By Bill Davis, President and CEO, Ze-gen
Each year Americans generate more than 400 million tons of municipal solid waste (MSW) and construction and demolition (C&D) waste. Of that, we recycle only a quarter, leaving 300 million tons of waste to dispose of as we wish. In the United States, this means that either we deliver our garbage to a landfill or incinerate it to reduce the volume and cull some energy in the process. These traditional methods have not been particularly adept at avoiding harm to the environment; landfills are the largest anthropogenic emitters of methane, which is a potent greenhouse gas, and incineration facilities produce mercury and dioxin emissions as well as toxic ash during the combustion process, which must eventually be landfilled.
Just as importantly, these two traditional disposal methods fail in their ability to tap the enormous energy potential locked in the waste streams. One pound of MSW has a heating value of roughly 4,000 Btus. The energy value of a pound of C&D waste is even higher: almost 7,000 Btus due to its high organic content. If there was a technology capable of culling all the energy available in C&D waste, for example, and converting it into useable power, one ton of C&D would generate more than 2 MWhrs of electricity. This is enough electricity to power 450 homes.
Since there currently exists no such technology, we dispose of what amounts to 600 million MWhrs of trash each year, and recover roughly 30 million MWhrs through incineration and landfill gas capture systems.
Luckily for us, a new form of waste disposal is on the horizon with the potential to solve many pressing issues surrounding municipal waste disposal. It is called waste gasification and it is gaining momentum in the United States.
The process of waste gasification involves converting the organic material within the waste into synthetic natural gas (syngas), which is a mixture of carbon monoxide and hydrogen gas. The syngas is used to produce electricity in the same way that natural gas is combusted for energy production-in combined-cycle mode-and the energy is delivered back to the grid. Municipalities that generate large amounts of waste also need large amounts of energy; both the waste and the resulting electricity, therefore, do not need to travel far to serve a large municipality’s needs. There are no byproducts formed in the gasification process that cannot be recycled and gasification technology operates at such high temperatures that harmful air emissions are not formed in the process.

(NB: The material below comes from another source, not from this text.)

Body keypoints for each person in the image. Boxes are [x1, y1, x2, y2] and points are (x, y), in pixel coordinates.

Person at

Gasification’s potential upside is that the process solves two pressing problems at once: the problem of environmentally sensitive waste disposal and the challenge of clean energy generation. Waste gasification technologies hold the potential to accrue large amounts of both renewable energy credits in states that offer them (since waste is seen as a form of renewable fuel) and also carbon offset credits due to the large amount of landfill methane that is kept from forming by gasifying waste. As traditional energy companies are being forced to comply with increasingly stringent emissions limitations, they will take a greater interest in green power technologies such as gasification.

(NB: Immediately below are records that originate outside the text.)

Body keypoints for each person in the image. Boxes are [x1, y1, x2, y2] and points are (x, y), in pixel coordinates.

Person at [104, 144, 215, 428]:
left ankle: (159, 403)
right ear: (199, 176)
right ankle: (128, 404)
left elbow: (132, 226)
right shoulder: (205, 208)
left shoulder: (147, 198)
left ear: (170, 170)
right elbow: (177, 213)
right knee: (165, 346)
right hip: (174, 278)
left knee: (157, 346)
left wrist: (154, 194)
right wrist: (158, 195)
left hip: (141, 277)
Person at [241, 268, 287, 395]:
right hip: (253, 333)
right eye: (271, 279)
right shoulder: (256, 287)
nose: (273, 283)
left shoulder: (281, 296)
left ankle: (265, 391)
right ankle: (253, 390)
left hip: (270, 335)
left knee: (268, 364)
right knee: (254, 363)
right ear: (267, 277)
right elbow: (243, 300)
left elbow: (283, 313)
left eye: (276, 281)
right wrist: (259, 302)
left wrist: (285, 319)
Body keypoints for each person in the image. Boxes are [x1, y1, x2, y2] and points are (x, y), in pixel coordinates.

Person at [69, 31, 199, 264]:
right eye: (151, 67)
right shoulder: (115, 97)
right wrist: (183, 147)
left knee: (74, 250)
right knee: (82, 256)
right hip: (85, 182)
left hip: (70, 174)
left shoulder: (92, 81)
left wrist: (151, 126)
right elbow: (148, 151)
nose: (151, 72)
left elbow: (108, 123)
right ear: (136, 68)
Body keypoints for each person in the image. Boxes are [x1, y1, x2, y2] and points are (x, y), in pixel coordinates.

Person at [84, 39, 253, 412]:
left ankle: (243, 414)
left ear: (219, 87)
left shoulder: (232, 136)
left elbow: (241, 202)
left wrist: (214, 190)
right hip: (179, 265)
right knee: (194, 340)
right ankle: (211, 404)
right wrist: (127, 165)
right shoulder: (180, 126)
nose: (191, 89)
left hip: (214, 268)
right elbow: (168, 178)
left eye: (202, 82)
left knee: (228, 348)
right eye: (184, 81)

The question one inevitably asks, then, is why hasn’t gasification taken off as the dominant waste disposal method? Gasification, after all, is not a new idea. Around 100 facilities exist worldwide-most are found in Asia-that gasify various waste streams.

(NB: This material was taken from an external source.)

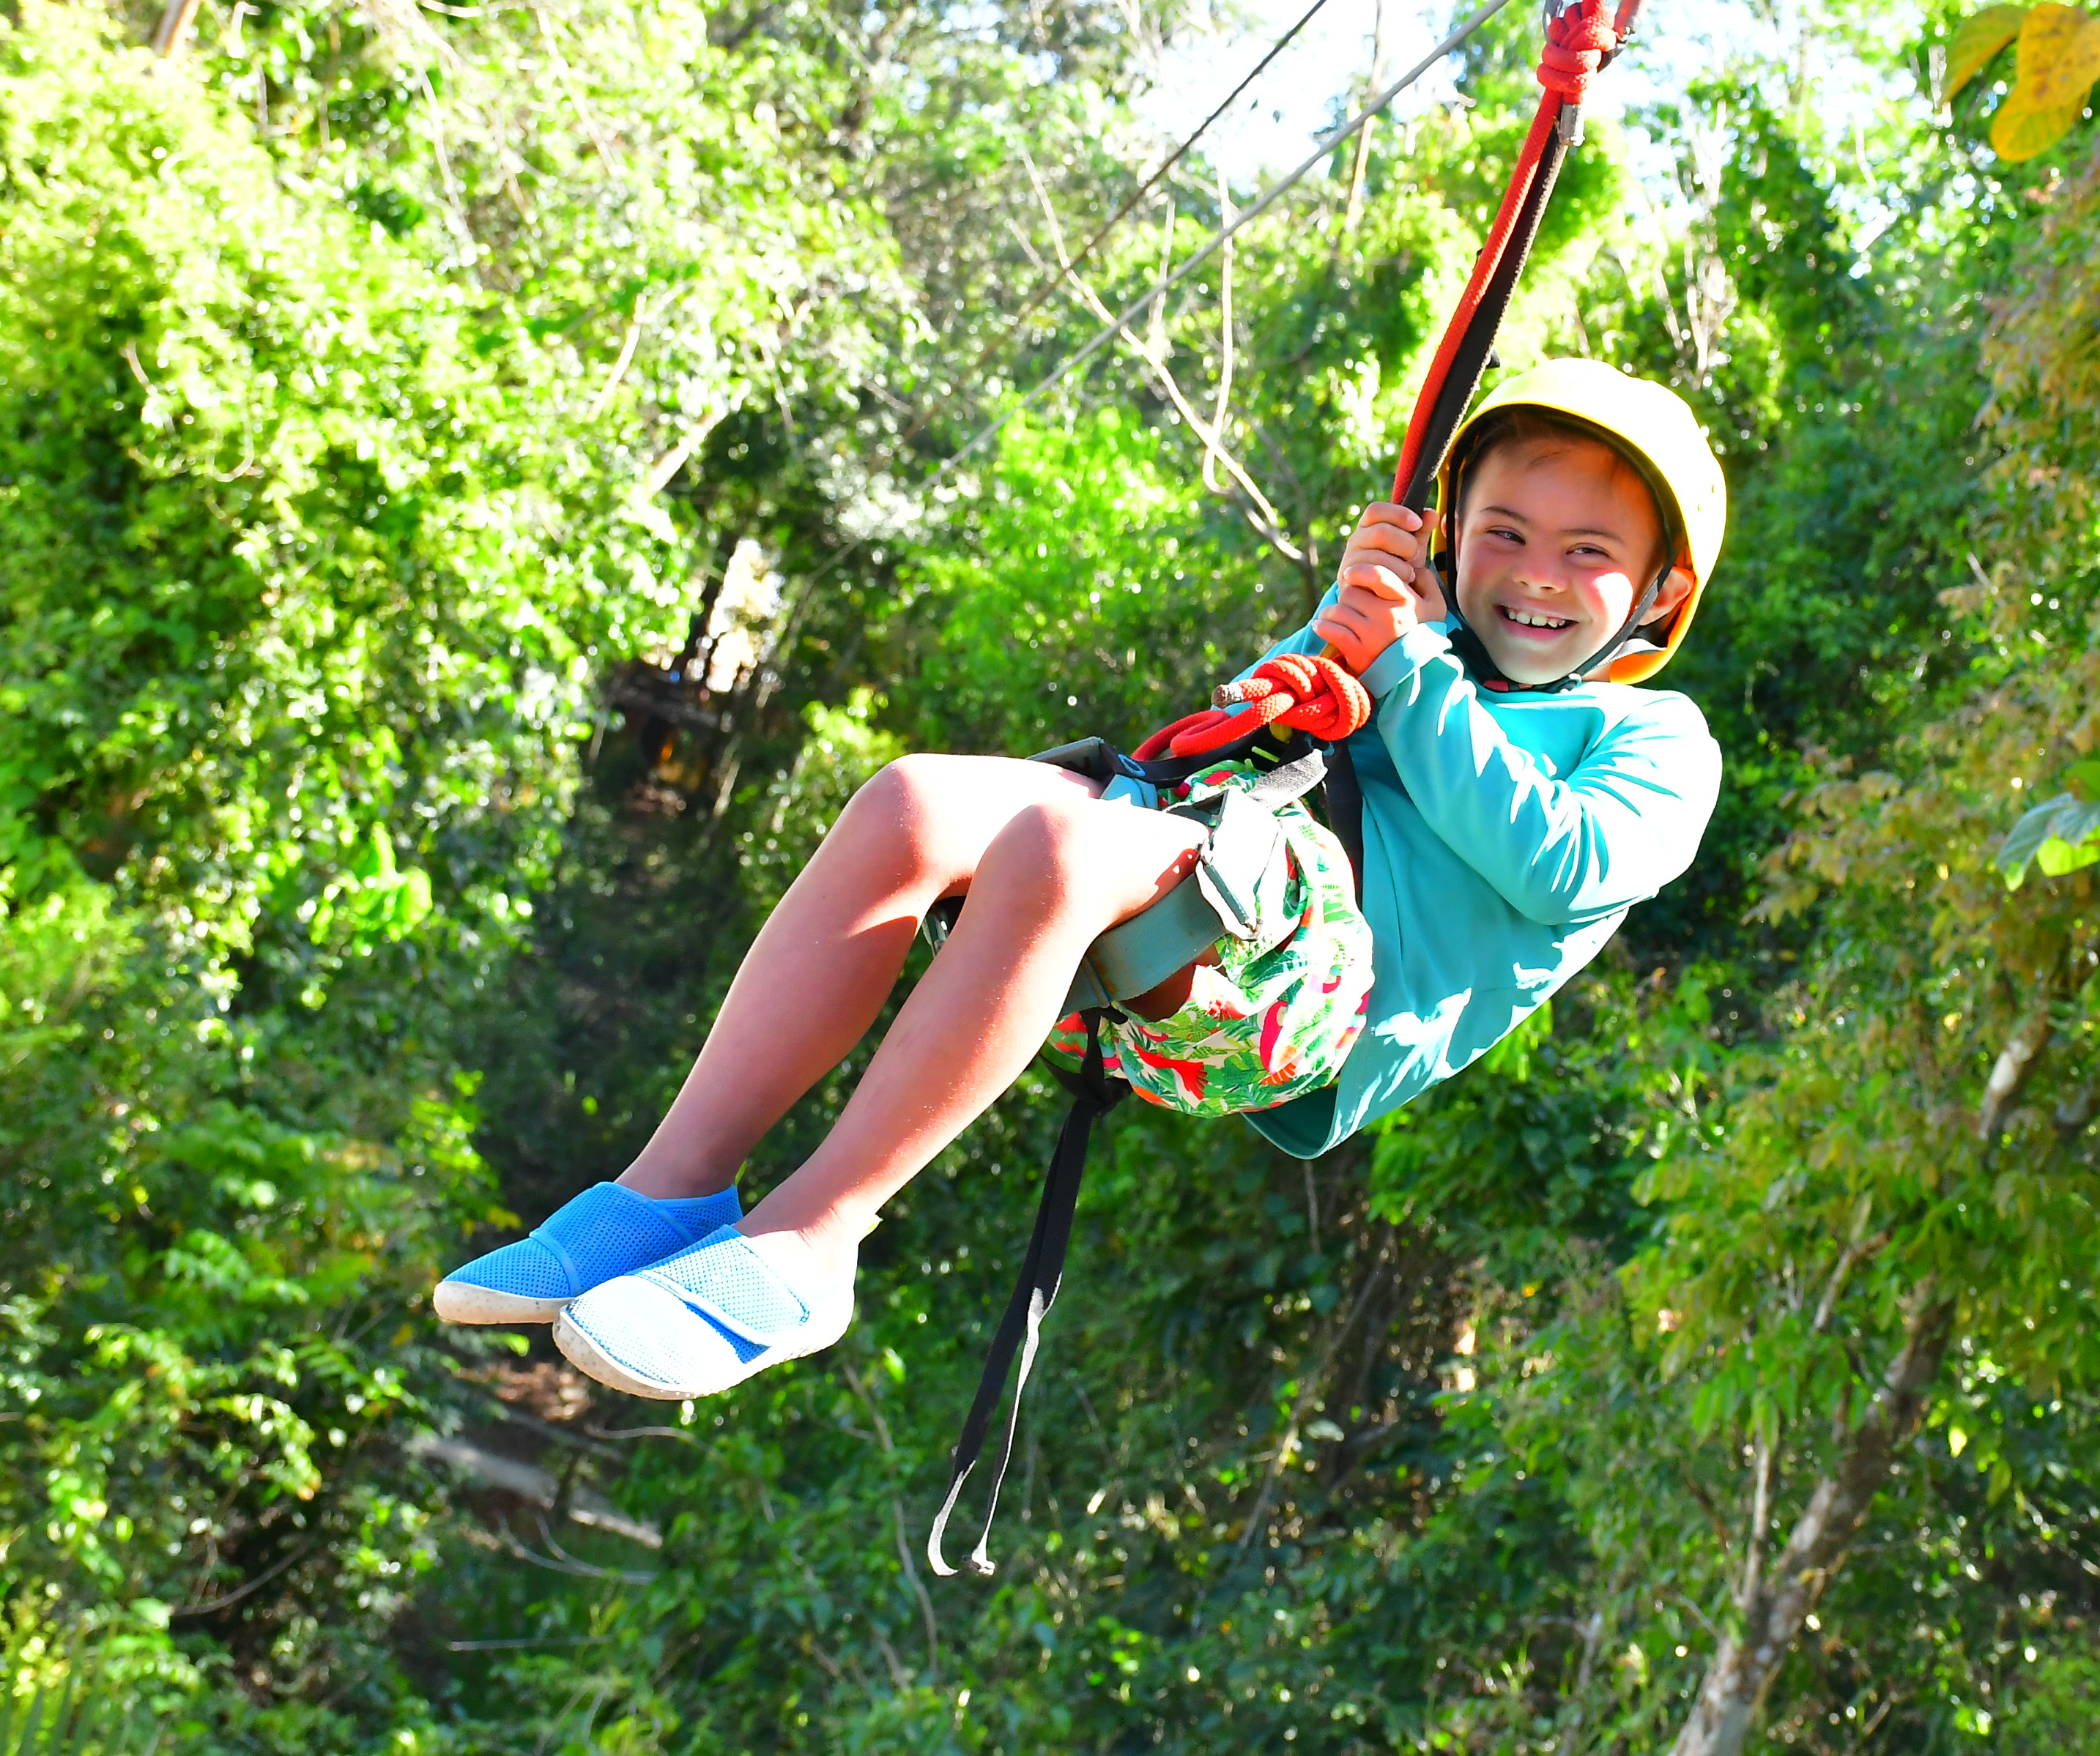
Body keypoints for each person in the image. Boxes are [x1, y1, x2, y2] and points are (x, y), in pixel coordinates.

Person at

The reason is that existing gasification technologies are inefficient at producing power. The facilities in operation today are disposal methods for difficult-to-handle waste streams such as hazardous and medical wastes. Their objective is not to provide electricity; indeed, many of the facilities do not generate enough power to run their own operations, let alone sell power to the grid. The critical goal of mundane waste gasification is to generate high quantities of syngas capable of generating electricity in combined-cycle power mode. The technologies must approach 50 percent efficiency to produce syngas of high enough energy content to fuel a combined-cycle process, which is no small task. But power generation is the key economic driver of these systems. Without favorable economics, landfilling and incineration win out as cost-effective waste disposal alternatives.
Improved Outlook
In the last five years, much has changed to improve the potential for new technologies to participate in efficient waste gasification. Power generation equipment is becoming more fuel-flexible, gas scrubbing equipment is improving and material handling of mundane feedstocks such as C&D is now well practiced. Add on top of this regulatory tailwinds and financial incentives and it is easy to see why practical solutions may be just around the corner.
My firm, a company called Ze-gen Inc., is currently constructing an advanced waste gasification proof of concept facility in New Bedford, Mass. We predict that a full-scale facility, which is designed to accept 450 tons of mundane waste per day and generate a net output of 30 MW of renewable power, will have an average capital cost of $1,600/kW, which will allow Ze-gen to provide renewable electricity to the grid at a cost competitive with traditional fossil fuel facilities. The synthetic gas produced will have an energy value close to 350 Btus per pound and is expected to be clean enough to fuel a combined-cycle system with minimal gas clean-up at the back end of the system. The plant is expected to be operational in May 2007.